A day-long blast from the mountain stripped the big willow of most of its leaves, leaving the garden path prettily patterned with lemony dashes and arcs. Ash and sycamore, too, were shredded, but the oaks take longer to loose their grip, not least of the strange fruit that adorn their topmost twigs.
These are clusters of hard, woody marbles, now green but turning brown, known as oak galls. They are conjured from the tree’s tissues at the prompting of larvae of minuscule Cynipid wasps, which lay their eggs in summer in the trees’ flowers or buds. Cut a gall in half and there at its centre is this squidgy little grub whose chewing induced the tree to make a tough little ball in which to spend the winter.
Still marvellously mysterious in their biochemical triggers, the galls on plants – swellings of various sizes and kinds in which their young feed and grow safely, emerging in the spring – are created by a huge range of insects. Aphids, midges, thrips and sawflies are among 13,000 or so species that do it, often picking on particular kinds of plant.

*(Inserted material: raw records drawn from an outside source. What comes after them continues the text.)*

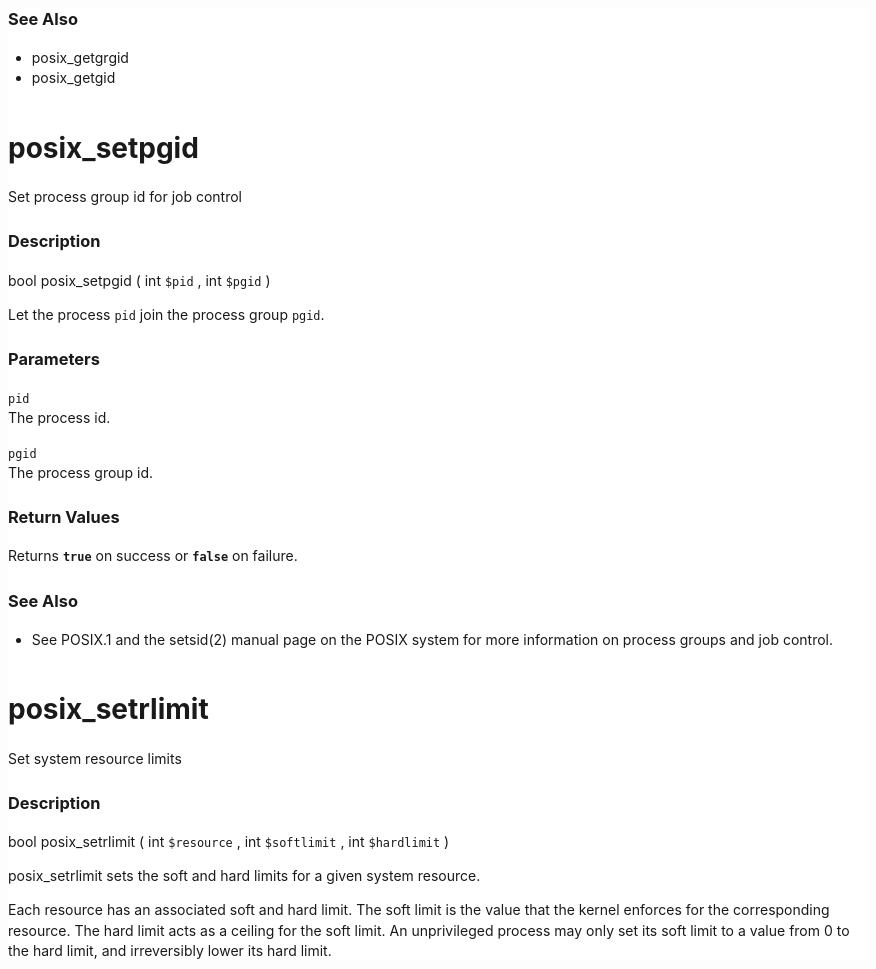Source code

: ### See Also

-   <span class="function">posix\_getgrgid</span>
-   <span class="function">posix\_getgid</span>

posix\_setpgid
==============

Set process group id for job control

### Description

<span class="type">bool</span> <span
class="methodname">posix\_setpgid</span> ( <span
class="methodparam"><span class="type">int</span> `$pid`</span> , <span
class="methodparam"><span class="type">int</span> `$pgid`</span> )

Let the process `pid` join the process group `pgid`.

### Parameters

`pid`  
The process id.

`pgid`  
The process group id.

### Return Values

Returns **`true`** on success or **`false`** on failure.

### See Also

-   See POSIX.1 and the setsid(2) manual page on the POSIX system for
    more information on process groups and job control.

posix\_setrlimit
================

Set system resource limits

### Description

<span class="type">bool</span> <span
class="methodname">posix\_setrlimit</span> ( <span
class="methodparam"><span class="type">int</span> `$resource`</span> ,
<span class="methodparam"><span class="type">int</span>
`$softlimit`</span> , <span class="methodparam"><span
class="type">int</span> `$hardlimit`</span> )

<span class="function">posix\_setrlimit</span> sets the soft and hard
limits for a given system resource.

Each resource has an associated soft and hard limit. The soft limit is
the value that the kernel enforces for the corresponding resource. The
hard limit acts as a ceiling for the soft limit. An unprivileged process
may only set its soft limit to a value from 0 to the hard limit, and
irreversibly lower its hard limit.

The most striking and bizarre wasp galls are those sometimes seen on branches of the wild dog rose – big, bristly growths in bright pink, or Robin’s pincushions in one folk name.
What fascinates me about our marbles, to begin with, is the long and varied usefulness of oak galls to people. Their tannic acid has helped process skin into leather, dye cloth black and make indelible ink for manuscripts – even, in modern times, for the banknotes of dollars and pounds sterling.
The galls of native oaks in these islands, however, held only a third as much tannin as oak species in the Middle East, notably the small, so-called Aleppo oak, Quercus infectoria. Its dark and heavy galls were imported to England in large quantities, starting in 1830. And with them came alien Cynipid wasps, of which our marble gall wasp, Andricus kollari, was one. That it spread across to Co Mayo was no surprise: these tiny insects are easily borne on the wind, and some 40 Cynipid species have been recorded as new to Ireland.
Among them is Andricus quercuscalicis, the one Cynipid wasp whose gall-formation does real damage to native oaks. Its galls invade acorns as they grow, distorting them to weird and infertile shapes, somewhat like the bare kernels of walnuts. These are "knopper galls", and their sudden appearance on pedunculate oaks in the Phoenix Park in the 1990s confirmed the wasp's presence in Ireland.
That leads to another complexity in the lives of Cynipid wasps: most of them need not one tree but two to complete their life cycle. The knopper galls on pedunculate oaks, Quercus robur, the bigger of Ireland's two native oaks, produce only female wasps, which go on to lay their eggs on the catkins of the Turkey oak, Quercus cerris. From these small, conical galls emerge a male and female generation that mate to lay eggs on the pedunculate oaks.
The knopper gall wasp, therefore, needed both these kinds of oak for survival in Britain and Ireland. The Turkey oak was widely established on both islands as specimens on big estates and a generous habit of keeping their distinctive, deeply lobed leaves well into winter.
Since a rather eccentric order to fell them at some British ministry of defence bases, ecologists in Scotland have found that the wasps make a valuable meal for nesting tits at the start of today's earlier springs.
Noble specimens
Just how impressive the oaks can be is borne out by the noble specimens of Co Kilkenny featured in Heritage Trees of Ireland (Collins Press, €29.99), a large-format book to be launched next week by the Tree Council of Ireland. With text by Aubrey Fennell and splendid photographs by Carsten Krieger and Kevin Hutchinson, this is probably the finest gallery of Irish trees there is ever likely to be.
They were tracked down for the Tree Council over 15 years by Fennell, whose career as a tree surgeon was truncated when he dropped a large one on to “an expensive parked car in Ballsbridge”. His choices for the book pay due homage to the greatest oaks, tallest pines, most ancient yews and arresting exotics but also show an eager feeling for native trees special to local interest and affection.
His 150 specimens thus find space for significant hawthorns, dancing ashes, historic survivors and unabashed curiosities such as the Grasping Birch of Sandyford, perched on a stump in an industrial estate. There is lively humour here, and great love and perseverance in securing the stories of individual trees. Their portraits are given great presence and beauty in this remarkably affordable book, sponsored by the Kerry Group – the Christmas present, indeed, for any lover of trees.